Primary Risk Drivers

Below is a snapshot of domains that materially influence the MARA Rating. 

Clinical effectiveness

Avacopan demonstrated a clear clinical advantage in the ADVOCATE trial, showing significant improvement in disease remission rates at both 26 and 52 weeks compared to standard care with prednisone. Specifically, 66% of patients in the avacopan group achieved sustained remission at week 52 compared to 55% in the prednisone group, with a statistically significant p-value of 0.007 for superiority. This evidence supports a strong therapeutic impact relative to current standards.

Cost effectiveness

The cost-effectiveness estimates for avacopan with standard care are within the range that NICE considers acceptable for Healthcare resources. The committee concluded that the most plausible ICER falls within the £20,000 to £30,000 per QALY gained range, indicating a clear cost-effective use of resources.

Quality of life

The evidence suggests that avacopan reduces corticosteroid toxicity, which is associated with significant side effects that negatively impact HRQoL. The trial data indicate a reduction in the Corticosteroid Toxicity Index, suggesting improvements in patient well-being, although specific validated HRQoL measures were not detailed in the document.

Supporting Domains

Safety and Adverse Effects

Avacopan has a very good safety profile, with reduced corticosteroid use leading to lower toxicity. The trial indicated a significant reduction in the mean Corticosteroid Toxicity Index in the avacopan group compared to the prednisone group, suggesting that avacopan is associated with fewer adverse effects.

Comparator Selection

The clinical trials compared avacopan against appropriate standard care options, specifically cyclophosphamide or rituximab with corticosteroids, which are the established treatments for severe GPA and MPA. This ensures that the evidence is relevant and applicable to the intended patient population.

Patient Population and Subgroups

The trial population included patients with severe active GPA or MPA, which aligns with the intended use of avacopan. While the population is representative, there may be some limitations in subgroup analyses that were not fully explored.

Care Pathway Integration

Avacopan can be integrated into existing treatment pathways with minor adjustments, as it is recommended to be used alongside standard care regimens. This suggests that the integration into clinical practice would be manageable without significant disruption.
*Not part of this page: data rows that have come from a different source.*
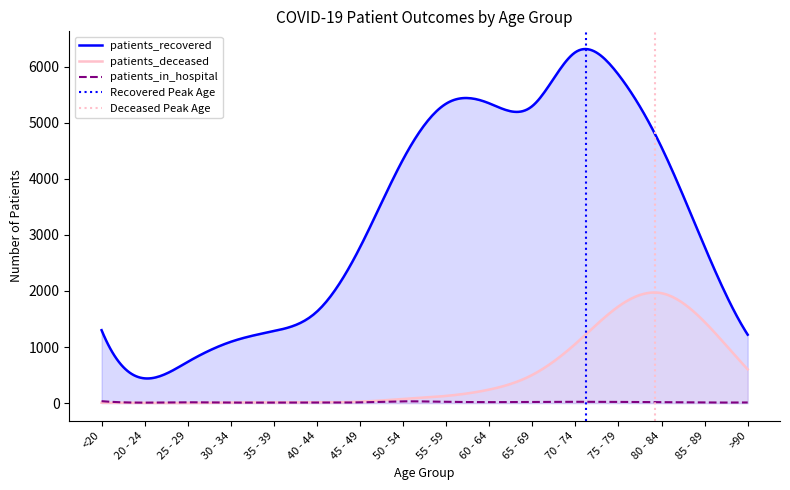

Where is the first local minimum for patients_in_hospital?

20 - 24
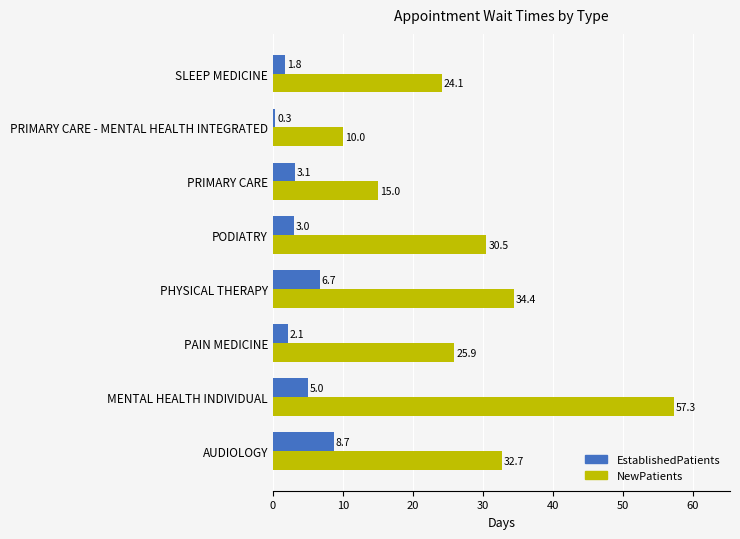

List the labels in order of NewPatients value, smallest first.

PRIMARY CARE - MENTAL HEALTH INTEGRATED, PRIMARY CARE, SLEEP MEDICINE, PAIN MEDICINE, PODIATRY, AUDIOLOGY, PHYSICAL THERAPY, MENTAL HEALTH INDIVIDUAL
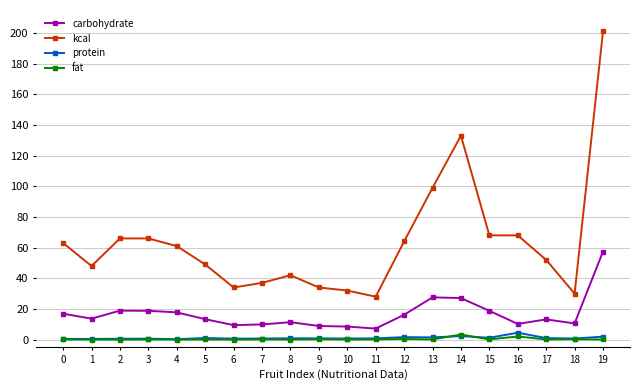

True or false: protein has more than 2 interior local peaks.

True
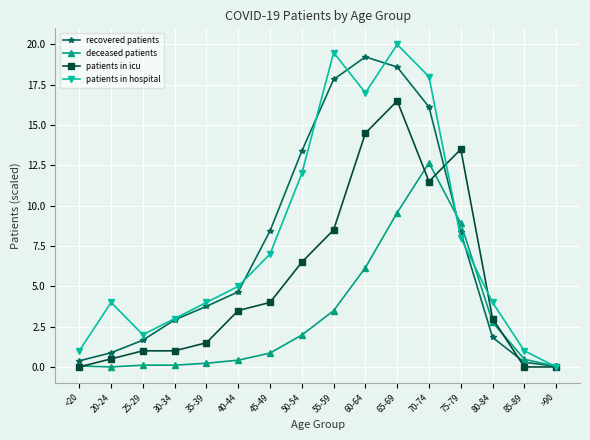

What is the value of the patients in icu point at the 11th from the left?

16.5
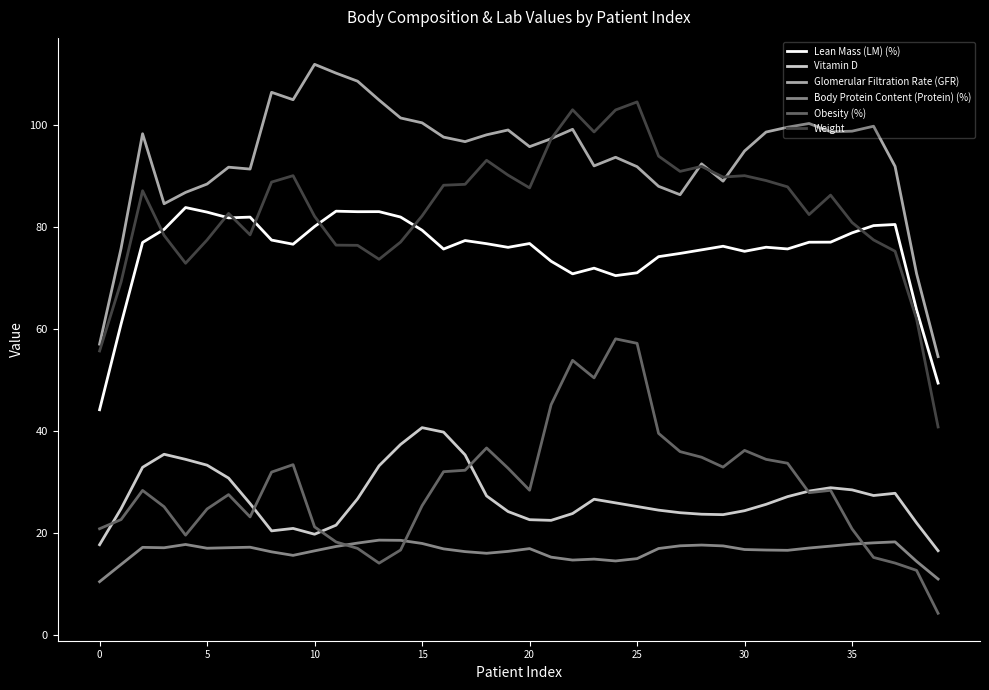

List the series in order of their peak value, lowest first.

Body Protein Content (Protein) (%), Vitamin D, Obesity (%), Lean Mass (LM) (%), Weight, Glomerular Filtration Rate (GFR)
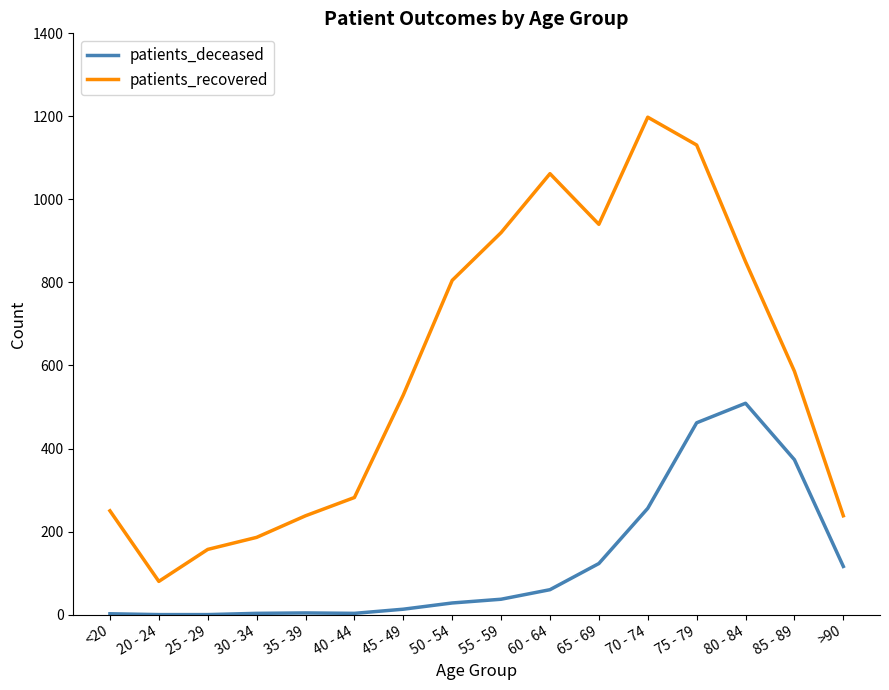

What is the sum of the patients_deceased values at 65 - 69 and <20?

125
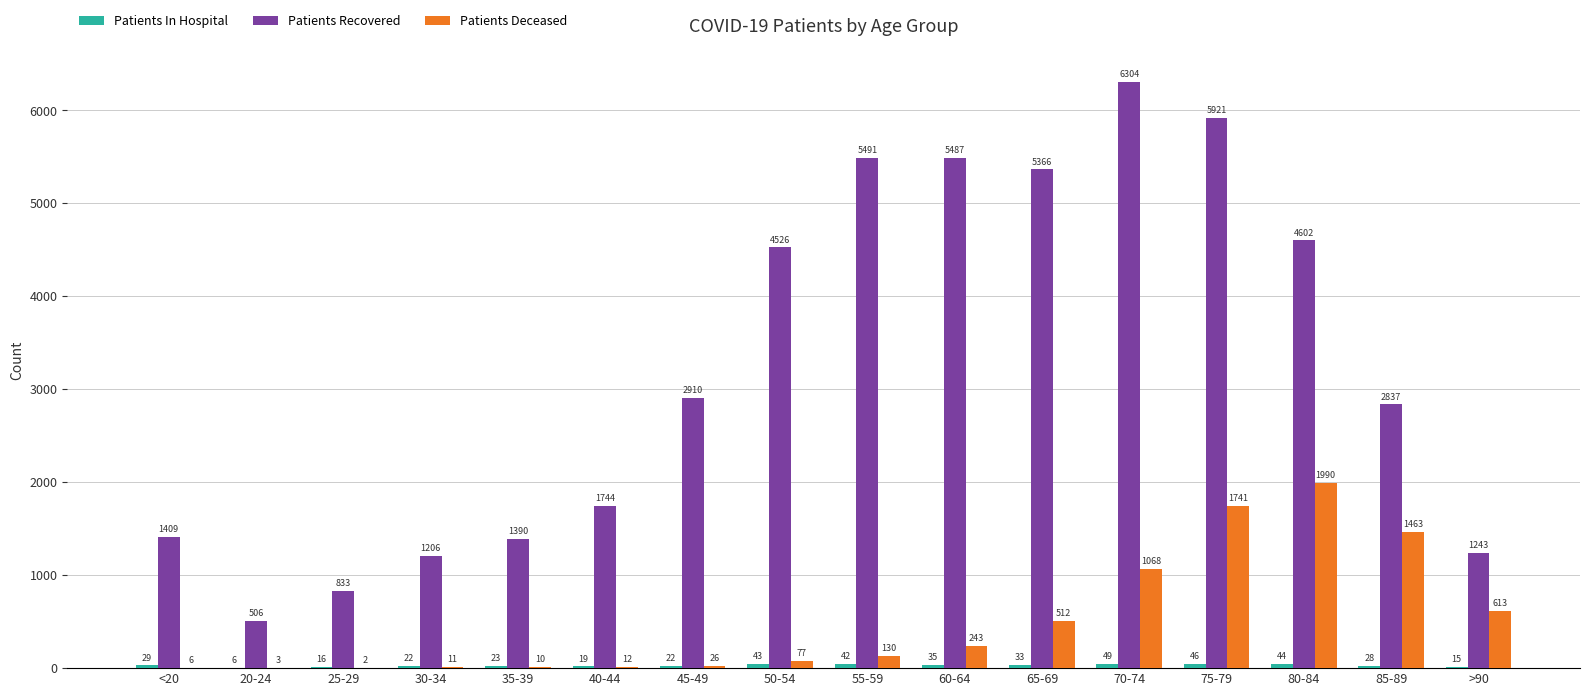

True or false: Patients Deceased has a value of 130 at 55-59.

True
Resource Use and Cost Implications

The economic model indicates that avacopan is likely to be resource-efficient, with a manageable budget impact. The committee noted that the model’s assumptions were conservative, suggesting that the actual resource use may be lower than estimated.

Evidence Quality and Robustness

The evidence is based on a robust Phase 3 RCT (ADVOCATE) with a well-defined methodology and low risk of bias. The trial’s findings are supported by additional data on corticosteroid toxicity, enhancing the credibility of the evidence base.

Uncertainty, Sensitivity, and Broader Impacts

While there are some uncertainties regarding the economic model and assumptions, the committee concluded that these uncertainties are manageable and do not significantly undermine the overall positive assessment of avacopan’s value.